Between 1876 and 1897, approximately 63,800 Model 1876s were made. Essentially just a bigger version of the Model 1873, the 1876 features a larger and stronger receiver to fire rifle cartridges like the .45-77 WCF, .50-95 Express, .45-60 WCF, and .40-60 WCF. This meant the rifle’s ammo was no longer compatible with that of a revolver, but this was a small sacrifice to make in order to gain the extra punch that rifle caliber cartridges offered. Four different barrel lengths were offered: 32” round barrel Musket; 28” round, octagon, or half-octagon sporting rifle; 26” round, octagon, or half-octagon express rifle; and 22” round barrel carbine. This was also the first Winchester model to offer a pistol grip style buttstock.

1876 Winchester


Approximately 160,000 1886s were made from 1886 to 1935. This model was designed to take the caliber advantage of the 1876 one step further. These rifles were capable of firing even more powerful cartridges suitable for big game, such as .45-70, .45-90, and .50-110. The 1886 was offered in a total of ten different calibers. This made the Model 1886 very popular with hunters in the American West. In an effort to aid portability, takedown, extra lightweight takedown, and extra lightweight versions were also available for the 1886.

1886 Winchester


Approximately 1,000,000 Model 1892 rifles were made between 1892 and 1945. This model was essentially a scaled down version of the Model 1886. It was also the first Winchester rifle designed for smokeless powder. It was chambered for the same lower-powered cartridges as the Model 1873, plus .25-20, with the .44-40 cartridge being the most popular chambering. This model was destined for fame on both the small screen and the big screen in the hands of cowboys and outlaws alike. Even though the model was anachronistic in some westerns, that small detail was overlooked because of the rifle’s ability to fire 5-IN-1 Blanks.
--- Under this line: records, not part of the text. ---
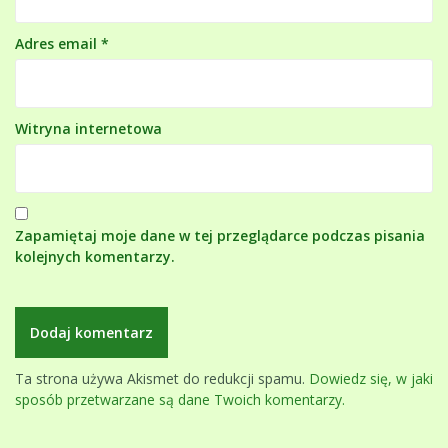
Adres email
*
Witryna internetowa
Zapamiętaj moje dane w tej przeglądarce podczas pisania
kolejnych komentarzy.
Ta strona używa Akismet do redukcji spamu.
Dowiedz się, w jaki
sposób przetwarzane są dane Twoich komentarzy.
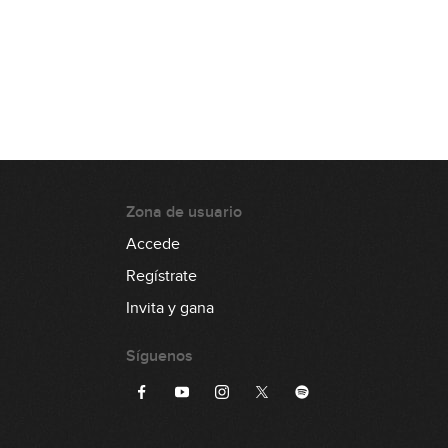
Zona de usuario
Accede
Regístrate
Invita y gana
Síguenos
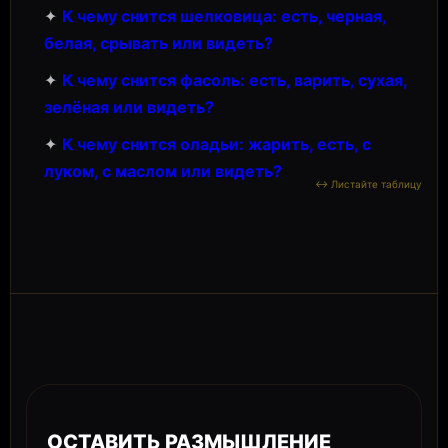
✦
К чему снится шелковица: есть, черная,
белая, срывать или видеть?
✦
К чему снится фасоль: есть, варить, сухая,
зелёная или видеть?
✦
К чему снится оладьи: жарить, есть, с
луком, с маслом или видеть?
ОСТАВИТЬ РАЗМЫШЛЕНИЕ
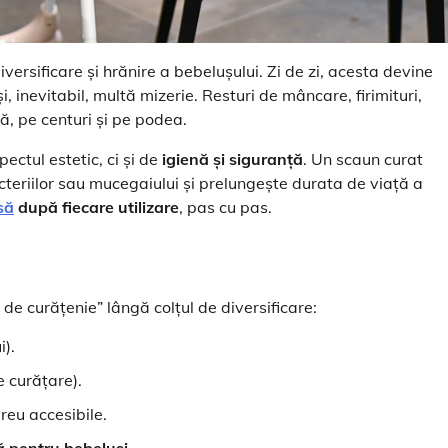
ersificare și hrănire a bebelușului. Zi de zi, acesta devine
 inevitabil, multă mizerie. Resturi de mâncare, firimituri,
vă, pe centuri și pe podea.
ctul estetic, ci și de
igienă și siguranță
. Un scaun curat
cteriilor sau mucegaiului și prelungește durata de viață a
să
după fiecare utilizare
, pas cu pas.
 de curățenie” lângă colțul de diversificare:
i).
 curățare).
reu accesibile.
ă pentru bebeluși
.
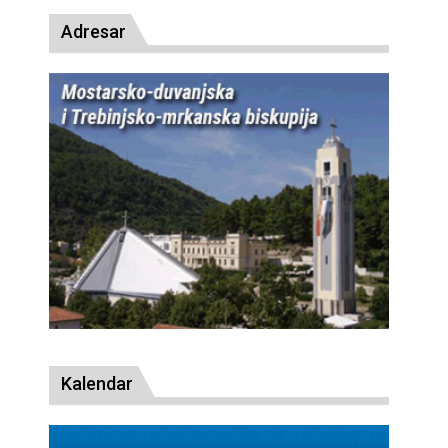
Adresar
Kalendar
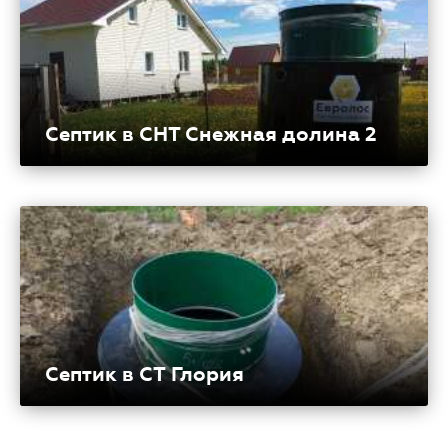
Септик в СНТ Снежная долина 2
Септик в СТ Глория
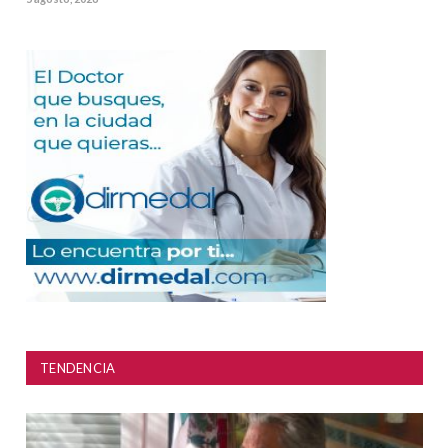
TENDENCIA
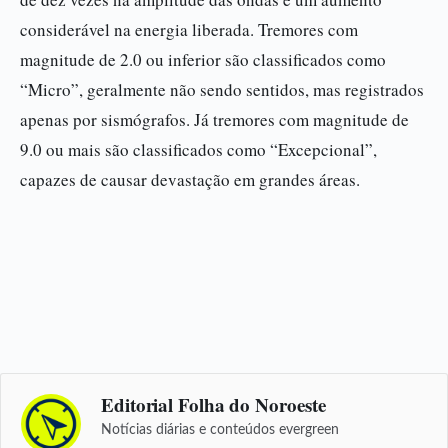
considerável na energia liberada. Tremores com
magnitude de 2.0 ou inferior são classificados como
“Micro”, geralmente não sendo sentidos, mas registrados
apenas por sismógrafos. Já tremores com magnitude de
9.0 ou mais são classificados como “Excepcional”,
capazes de causar devastação em grandes áreas.
Editorial Folha do Noroeste
Notícias diárias e conteúdos evergreen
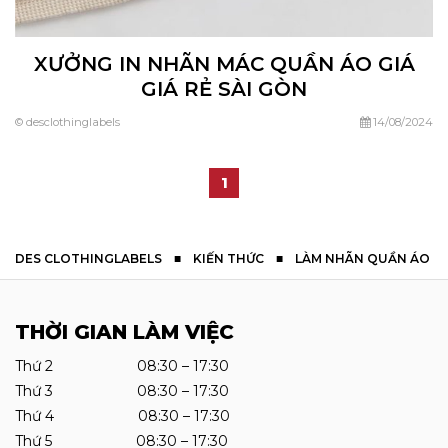
XƯỞNG IN NHÃN MÁC QUẦN ÁO GIÁ
GIÁ RẺ SÀI GÒN
© desclothinglabels
14/08/2024
1
DES CLOTHINGLABELS
■
KIẾN THỨC
■
LÀM NHÃN QUẦN ÁO
THỜI GIAN LÀM VIỆC
Thứ 2 08:30 – 17:30
Thứ 3 08:30 – 17:30
Thứ 4 08:30 – 17:30
Thứ 5 08:30 – 17:30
Model 1892s can be seen in the hands of John Wayne’s Rooster Cogburn character in Hollywood’s True Grit and Chuck Connors’ portrayal of Lucas McCain in the TV series The Rifleman.

1892 Winchester


Arguably the model successful of Winchester’s lever-action rifles, approximately 7,000,000 Model 1894s were made between their introduction in 1894 and when production ceased in 2006. While the 1894 was available in a variety of calibers, more than 80% of all Model 1894s are chambered for the .30-30 cartridge. The combination of the Model ’94 and the .30-30 became the quintessential American deer rifle during much of the 20th century; indeed, it is still popular among many 21st century hunters as well. Because of this popularity, the Model 1894 has the distinction of being the first commercial sporting rifle to sell more than seven million units.

1894 Winchester


Approximately 425,000 Model 1895s were made from 1895 until 1940. A departure from their previous offerings – both functionally and visually – the Model 1895 was the first Winchester rifle to incorporate a box magazine below the action. All previous models utilized a tubular magazine in which cartridges were loaded tip-to-primer. This was fine with earlier cartridges that had flat or round-nosed bullets. The Model 1895, however, was designed to accept high-powdered spitzer cartridges which had pointed-nose bullets. Loading pointed bullets tip-to-primer increased the potential of an accidental primer detonation. By incorporating a box magazine, the cartridges could be stacked horizontally on top of one another, eliminating the risk of any contact with the primer.

1895 Winchester

These helpful identification hints can’t replace the literally hundreds of books full of deep-dive identification material for Winchester lever-action rifles that has been published, but it’ll give you a good start. Happy collecting!